*** Source passage ***

Testing Type

This is the third post in the series 5 Things Everyone Could Learn from the jQuery Source:

3) Testing Type

As discussed above, making sure that the type of our objects is correct goes a long way towards building better code. Sometimes, we need to do a test to make sure that a variable is the correct type before we take an action on it. This could happen in cases where we don’t have full control over things like user input (and honestly, who DOES have full control over user input? Users don’t even have full control over what they input), or when a function may return different data types depending on the results of its internal processing. In a case like this, we need a reliable way to test what the type of our variables is. Although it happens in other places before this, I’m going to pick line 3944 and the following code as my example:

} else if ( typeof val === "number" ) {

This is using the JavaScript ‘typeof’ operator to return what the type of the variable ‘key’ is. The typeof operator in JavaScript returns a string. And in this case we are going to use the explicit equals (===) to test whether the string that comes back from typeof is equivalent to the string “object”. If they are explicitly equal (aka, both a string and both with the value ‘object’) then we can proceed on with our work because we know, without a shadow of a doubt, that any work we do on ‘key’ can be done using object methods and techniques. This is also good for testing things like ‘undefined’. Separate from null (discussed above), you can test whether something is “undefined” by doing this:

if (typeof some_var === "undefined")

This will let you know whether or not a variable has even been defined, which can be incredibly useful in keeping your code from erroring out due to a missing variable declaration, or trying to do something on a variable that doesn’t exist yet. It’s a great test to make your life easier…and it makes your code easier to read for everyone that has to come afterwards and either maintain or (hopefully) extend it. I use this a lot when I have a script that runs on multiple pages, but only one or two of those pages are setting a variable which might change the way my script runs. In those cases, I use this typeof test for undefined to determine whether that variable has been set at all.

*** End of Source passage ***

According to the post on testing type, what does the typeof operator in JavaScript return? The listing is separate material and is not connected to the post on testing type.

*** Information shown ***

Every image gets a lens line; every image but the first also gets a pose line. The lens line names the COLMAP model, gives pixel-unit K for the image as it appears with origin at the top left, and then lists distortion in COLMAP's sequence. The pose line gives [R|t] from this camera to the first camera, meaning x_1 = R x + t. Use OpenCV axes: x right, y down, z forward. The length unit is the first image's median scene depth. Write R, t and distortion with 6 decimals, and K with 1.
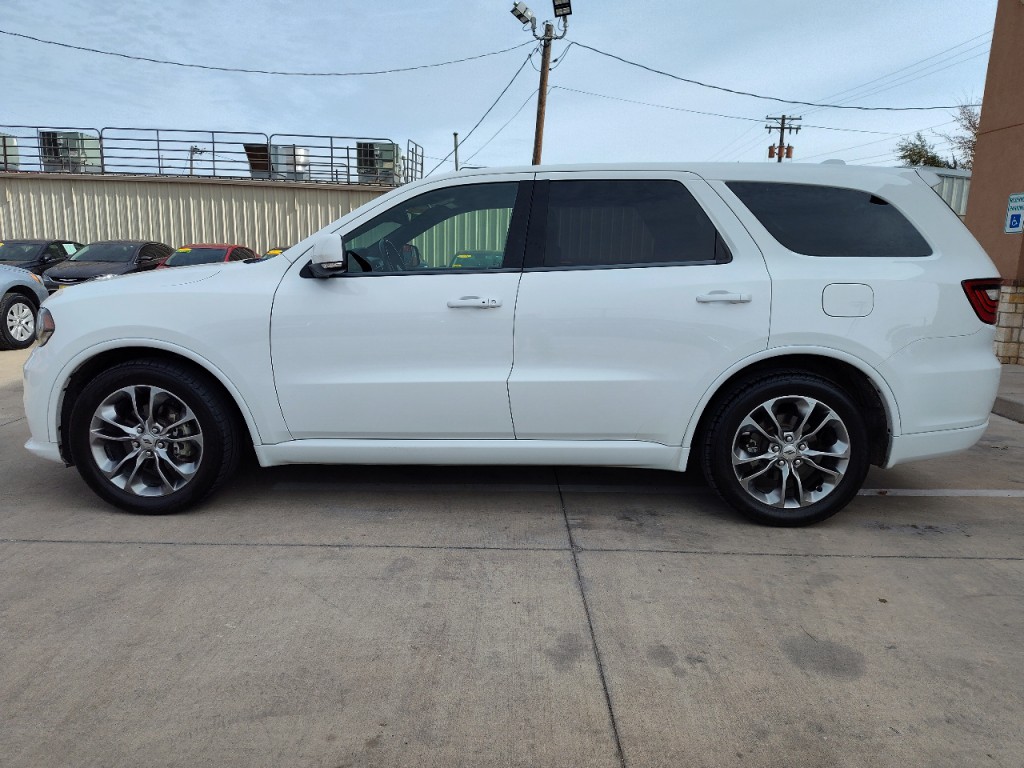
lens RADIAL K [[705.0, 0, 510.6], [0, 705.0, 380.5], [0, 0, 1]] dist [0.002348, -0.001391]
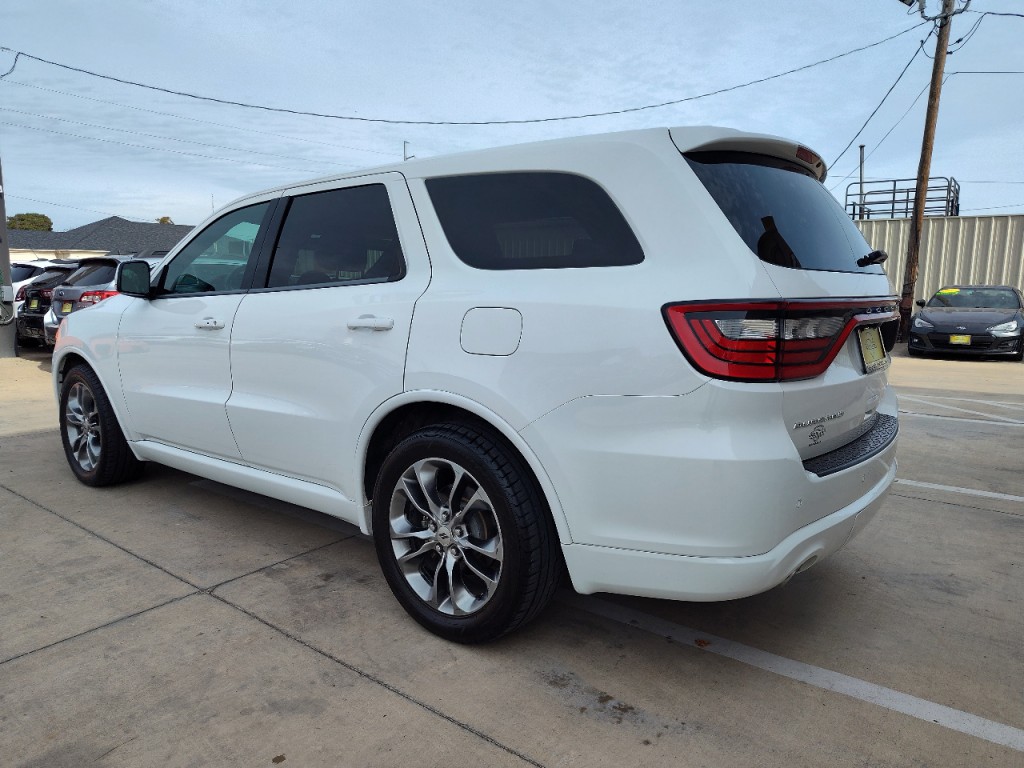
lens RADIAL K [[703.5, 0, 533.8], [0, 703.5, 387.2], [0, 0, 1]] dist [0.090519, -0.125145]
pose [[0.794651, 0.073983, -0.602542, 0.904158], [-0.097719, 0.995192, -0.006681, -0.056569], [0.599150, 0.064189, 0.798059, 0.457021]]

*** End of Information shown ***

Exercise solution. It returns a string.